It has been debated that the kind of hardware used in your device was a poor design, as its very hard to replace (soldered to board), and are prone to wearouts over time.
More modern designs use an ordinary SSD in its place, - replaceable in a minute, if ever need be.
-
I believe error 6 is a general IO issue. Given that ZFS makes it very unlikely that a power outage would cause filesystem corruption and given the timeout message, it does seem to be a hardware issue with storage. I suggest checking with TAC since you have support with your Netgate appliance.
-
@m-d-frederiksen I'd be interested in your 3100 but isn't it end-of-life?
-
It is indeed EOL, hence the fair price.
Its however a very low milage speciment .. It only really filtered my old moms browsing for crosswords on Sundays :-)
BUT .. as Marcosm suggests above, you might be eligeble for a more hardcore kind of support, i.e. hardware replacement on warranty or some something ..
Suggest you follow that path first.

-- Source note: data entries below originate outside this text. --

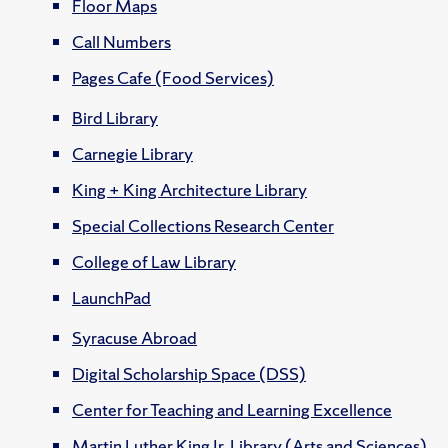
Floor Maps
Call Numbers
Pages Cafe (Food Services)
Bird Library
Carnegie Library
King + King Architecture Library
Special Collections Research Center
College of Law Library
LaunchPad
Syracuse Abroad
Digital Scholarship Space (DSS)
Center for Teaching and Learning Excellence
Martin Luther King Jr. Library (Arts and Sciences)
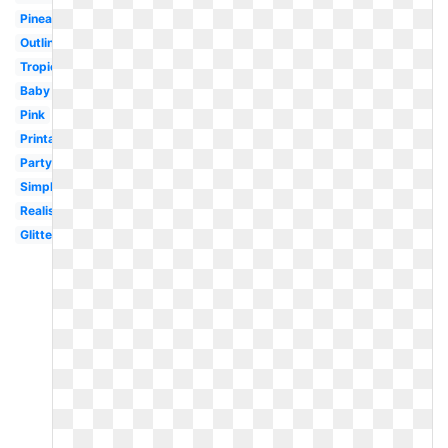
Pineapple
Outline
Tropical
Baby
Pink
Printable
Party
Simple
Realistic
Glitter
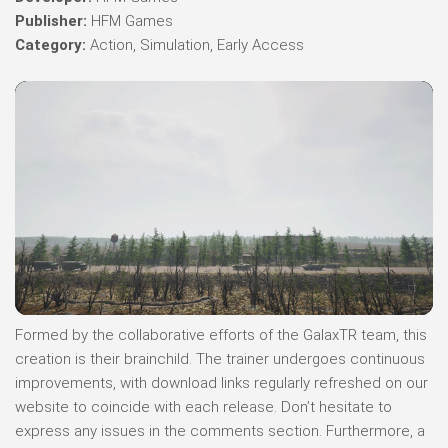
Publisher:
HFM Games
Category:
Action, Simulation, Early Access
Formed by the collaborative efforts of the GalaxTR team, this
creation is their brainchild. The trainer undergoes continuous
improvements, with download links regularly refreshed on our
website to coincide with each release. Don’t hesitate to
express any issues in the comments section. Furthermore, a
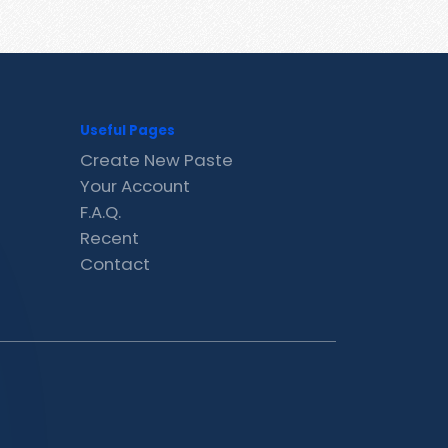
Useful Pages
Create New Paste
Your Account
F.A.Q.
Recent
Contact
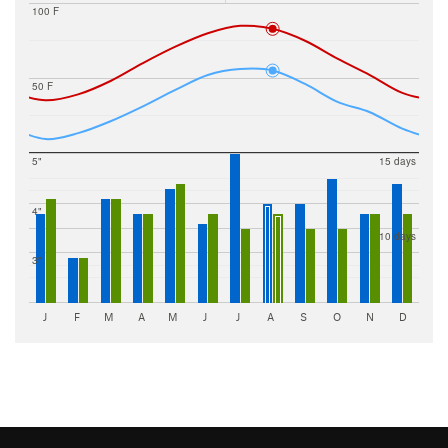
100 F
50 F
5"
15 days
4"
10 days
3"
J
F
M
A
M
J
J
A
S
O
N
D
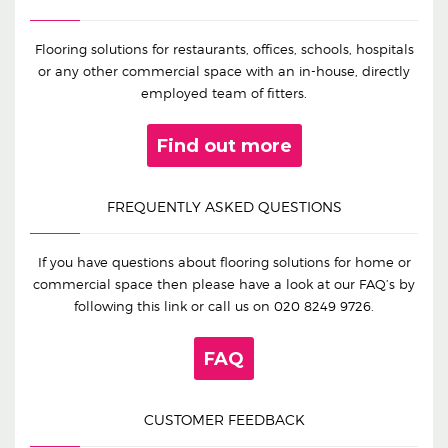
Flooring solutions for restaurants, offices, schools, hospitals
or any other commercial space with an in-house, directly
employed team of fitters.
Find out more
FREQUENTLY ASKED QUESTIONS
If you have questions about flooring solutions for home or
commercial space then please have a look at our FAQ’s by
following this link or call us on
020 8249 9726
.
FAQ
CUSTOMER FEEDBACK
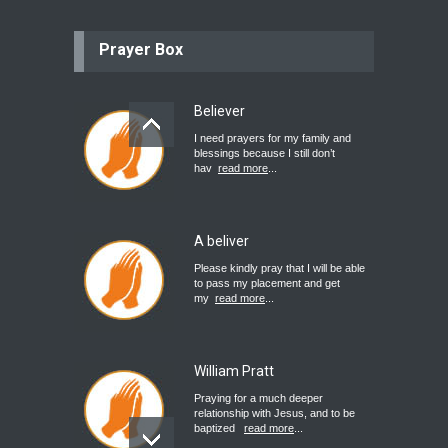
Prayer Box
Believer
I need prayers for my family and
blessings because I still don’t
hav
read more
...
A beliver
Please kindly pray that I will be able
to pass my placement and get
my
read more
...
William Pratt
Praying for a much deeper
relationship with Jesus, and to be
baptized
read more
...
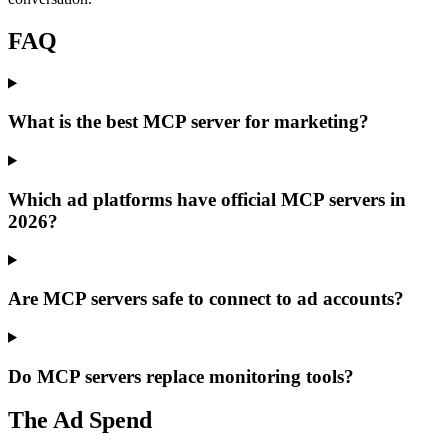
FAQ
What is the best MCP server for marketing?
Which ad platforms have official MCP servers in
2026?
Are MCP servers safe to connect to ad accounts?
Do MCP servers replace monitoring tools?
The Ad Spend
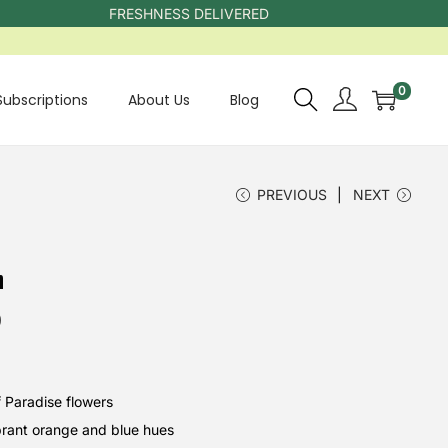
FRESHNESS DELIVERED
0
Subscriptions
About Us
Blog
PREVIOUS
NEXT
h
0
f Paradise flowers
ibrant orange and blue hues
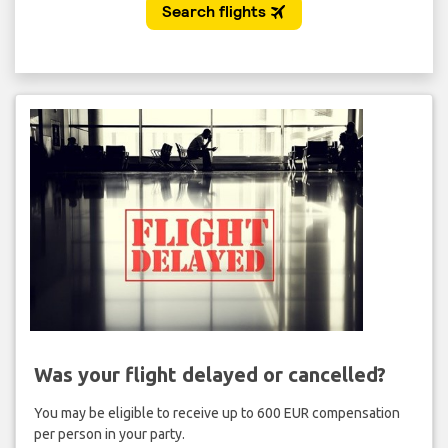
Was your flight delayed or cancelled?
You may be eligible to receive up to 600 EUR compensation
per person in your party.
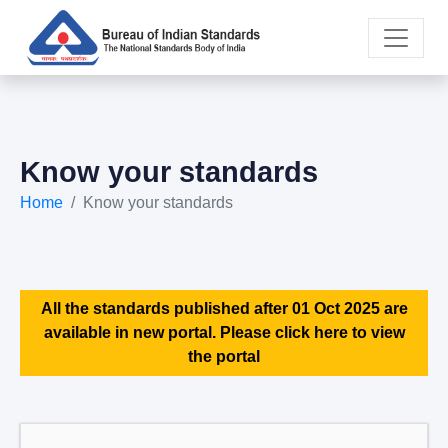
Know your standards
Home
Know your standards
All the standards published after 01 Oct 2025 are
available in new portal. Please click here to view
the portal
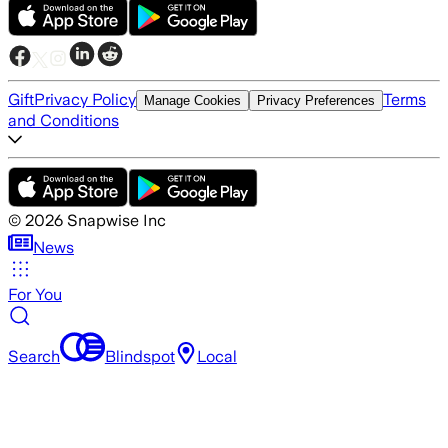
Gift
Privacy Policy
Terms
Manage Cookies
Privacy Preferences
and Conditions
©
2026
Snapwise Inc
News
For You
Search
Blindspot
Local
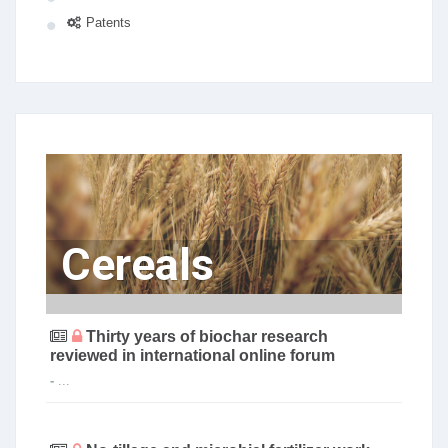
Patents
Cereals
Thirty years of biochar research
reviewed in international online forum
-
...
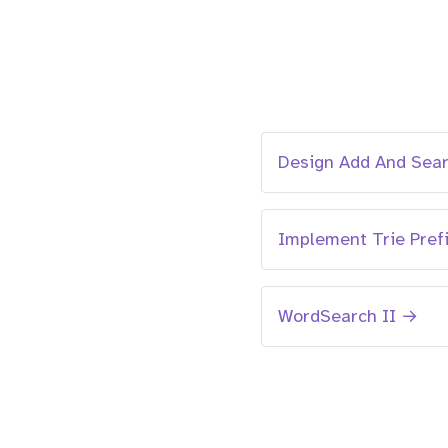
Design Add And Sea
Implement Trie Pref
WordSearch II →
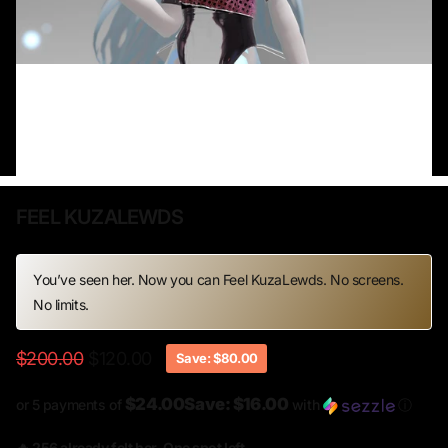
FEEL KUZALEWDS
You’ve seen her. Now you can Feel KuzaLewds. No screens.
No limits.
$200.00
$120.00
Save: $80.00
$24.00Save: $16.00
or 5 payments of
with
ⓘ
🔥 256 already felt her. One spot left.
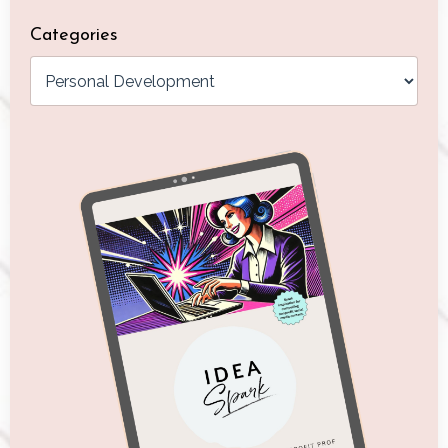
Categories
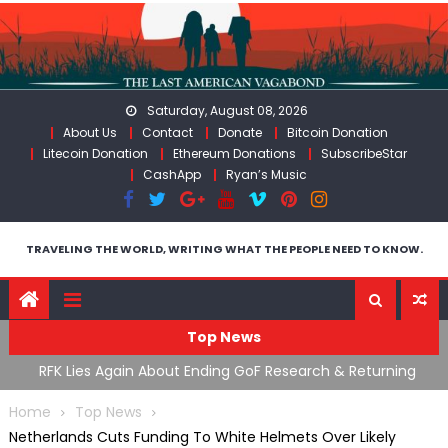
Skip
to
content
Saturday, August 08, 2026
About Us
Contact
Donate
Bitcoin Donation
Litecoin Donation
Ethereum Donations
SubscribeStar
CashApp
Ryan’s Music
TRAVELING THE WORLD, WRITING WHAT THE PEOPLE NEED TO KNOW.
Top News
cal
RFK Lies Again About Ending GoF Research & Returning
M
Moroccan Migrants Violently Stopped At Border
F
Home
Top News
Netherlands Cuts Funding To White Helmets Over Likely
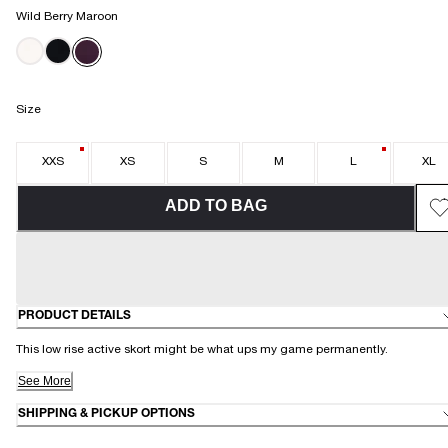
Wild Berry Maroon
Size
XXS
XS
S
M
L
XL
ADD TO BAG
PRODUCT DETAILS
This low rise active skort might be what ups my game permanently.
See More
SHIPPING & PICKUP OPTIONS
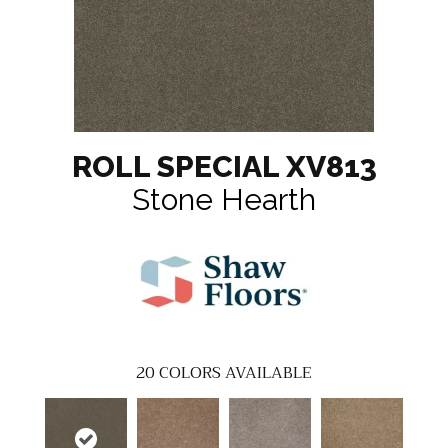
ROLL SPECIAL XV813
Stone Hearth
20
COLORS AVAILABLE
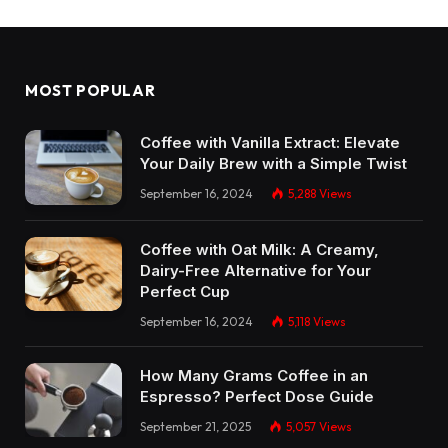
MOST POPULAR
Coffee with Vanilla Extract: Elevate
Your Daily Brew with a Simple Twist
September 16, 2024
5,288
Views
Coffee with Oat Milk: A Creamy,
Dairy-Free Alternative for Your
Perfect Cup
September 16, 2024
5,118
Views
How Many Grams Coffee in an
Espresso? Perfect Dose Guide
September 21, 2025
5,057
Views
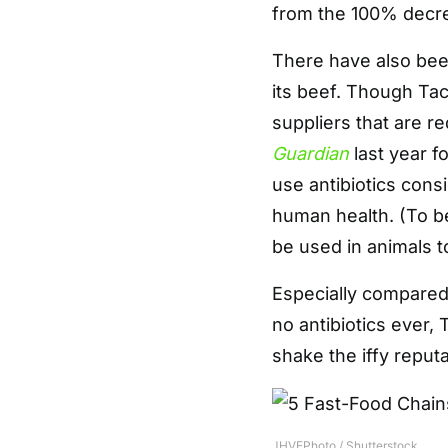
from the 100% decre
There have also be
its beef. Though Tac
suppliers that are re
Guardian
last year fo
use antibiotics consi
human health. (To be
be used in animals t
Especially compared
no antibiotics ever, 
shake the iffy reputa
JHVEPhoto / Shutterstock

Get back to me, if you so desire at a later point !
-
@marcosm Yeah, they come with support now but mine didn't. 5 yrs ago (purchased 1/2019) they sold them with 'community support' rather than TAC Lite. Thanks though.
-
@Jeffx123 If you're referring to the dashboard showing community support instead, it's not a problem - you still have TAC Lite support bundled with the appliance. Though given the date you've provided it's out of warranty and TAC will likely come to the same conclusion.
-
@Jeffx123 The Netgate Installer apparently lets you install onto USB on the NG1100. This is a change from the old installer which would only use the internal storage.
Maybe not ideal compared to emmc but it would get you back up and running as a stopgap if necessary.
-
@bigsy Thanks, that's an interesting idea, I'll dig into it.